Les conditions de souscription en réassurance se tendent
Dans le contexte de pandémie, c’est une édition particulière des Rendez-Vous de la Réassurance de septembre qui se déroule, cette année, loin de Monaco. « Il s’agit de l’un des événements les plus importants du secteur, où foisonnent débats d’idées, rencontres, négociations. Sa réalisation en mode Covid, sous format réduit et exclusivement virtuel, rend les choses moins fluides », introduit Michaël Donio, associé chez Sia Partners France.
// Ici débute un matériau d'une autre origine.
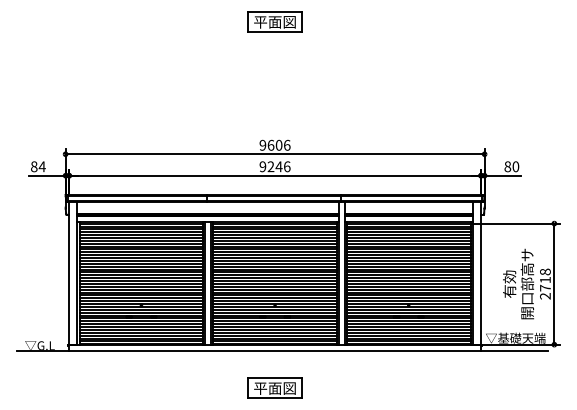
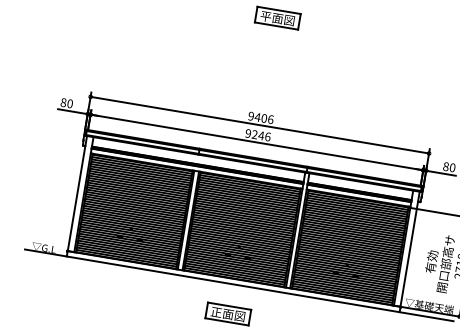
text: (270, 144) -> (257, 116), 9606 -> 9406
text: (41, 166) -> (69, 103), 84 -> 80
text: (260, 388) -> (216, 312), 平面図 -> 正面図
Pourtant, les échanges sont aujourd’hui d’autant plus importants que le secteur fait face à une période inédite, combinant crise sanitaire, crise économique et accroissement des risques climatiques. En outre, alors que l’assurance et la réassurance reposent sur la mutualisation des risques par nature ou par zone géographique, « le Covid-19, qui touche l’ensemble des continents, met à mal ce principe », ajoute Michaël Donio.
Le secteur s’attend dans ce contexte à un durcissement des tarifs lors du renouvellement des traités de réassurance. Selon un sondage réalisé par Moody’s, plus de 90 % des assureurs misent sur ce scénario en 2021 (contre moins de 50 % un an plus tôt), la hausse étant estimée à plus de 5 % pour 80 % du panel. « La pandémie de Covid-19 et la faiblesse des taux d’intérêt (qui pèse sur la rentabilité, NDLR) devraient agir comme des catalyseurs », estime le réassureur Scor. Pour répondre durablement aux besoins croissants de protection en assurance, « des hausses tarifaires additionnelles à travers l’ensemble des lignes d’activité sont clairement nécessaires », appuie Moses Ojeisekhoba, CEO réassurance chez Swiss Re. « La tendance tarifaire est à la hausse. Mais sera-t-elle généralisée ou concentrée, comme ces dernières années, sur les régions et activités touchées par une sinistralité plus importante ? Il est encore trop tôt pour le dire », s’interroge Marc-Philippe Juilliard, directeur chez S&P Global Ratings, citant, parmi les lignes les plus affectées aujourd’hui, les annulations d’événements, les crédits hypothécaires et les suspensions d’activité.
Discipline
Dès lors, « il y a un bras de fer entre assureurs et réassureurs pour savoir qui va être le plus exposé et à quel prix. Si les réassureurs n’arrivent pas à augmenter leurs prix, ils prennent des risques significatifs au niveau de leurs marges et de leur solvabilité », prévient Michaël Donio. Moody’s a ainsi dégradé ce mois-ci la perspective de la réassurance de stable à négative en raison d’un affaiblissement de la rentabilité. S&P, qui affiche une perspective similaire sur le secteur depuis mai, anticipe pour les vingt plus grands réassureurs mondiaux un rendement sur capitaux (RoE) compris entre 0 et 3 % cette année (contre 9,2 % en 2019) et un ratio combiné se dégradant de 101 % à 103-108 %.
Pour faire face à cette situation, les réassureurs devraient également se montrer plus sélectifs en réduisant le périmètre des risques qu’ils réassurent. « Ainsi, la recherche de couverture adéquate pourrait devenir plus difficile pour un assureur, notamment sur les risques de pointe », projette Michaël Donio. Ces risques, très peu fréquents mais dont les dommages sont potentiellement colossaux, sont par exemple les risques climatiques et les couvertures de perte d’exploitation ou de prévoyance en cas de pandémie.
Les réassureurs sont par ailleurs appelés à renforcer encore davantage leur discipline en matière de souscription. Face à la situation inédite du Covid-19 et aux conséquences judiciaires qu’ont connues plusieurs assureurs tels qu’Axa sur certains contrats, qui les ont engagés à couvrir des pertes d’exploitation de clients, y compris dans un contexte de pandémie, « les assureurs et réassureurs risquent d’être beaucoup plus vigilants cette année. Cela se matérialisera dans la rédaction de leur contrat, avec l’apport des précisions nécessaires au niveau des exclusions », prévoit Michaël Donio. « Les fondamentaux tels que le coût et la sélection des risques, le pilotage du portefeuille, et les libellés des contrats seront essentiels dans les futures souscriptions », confirme Swiss Re.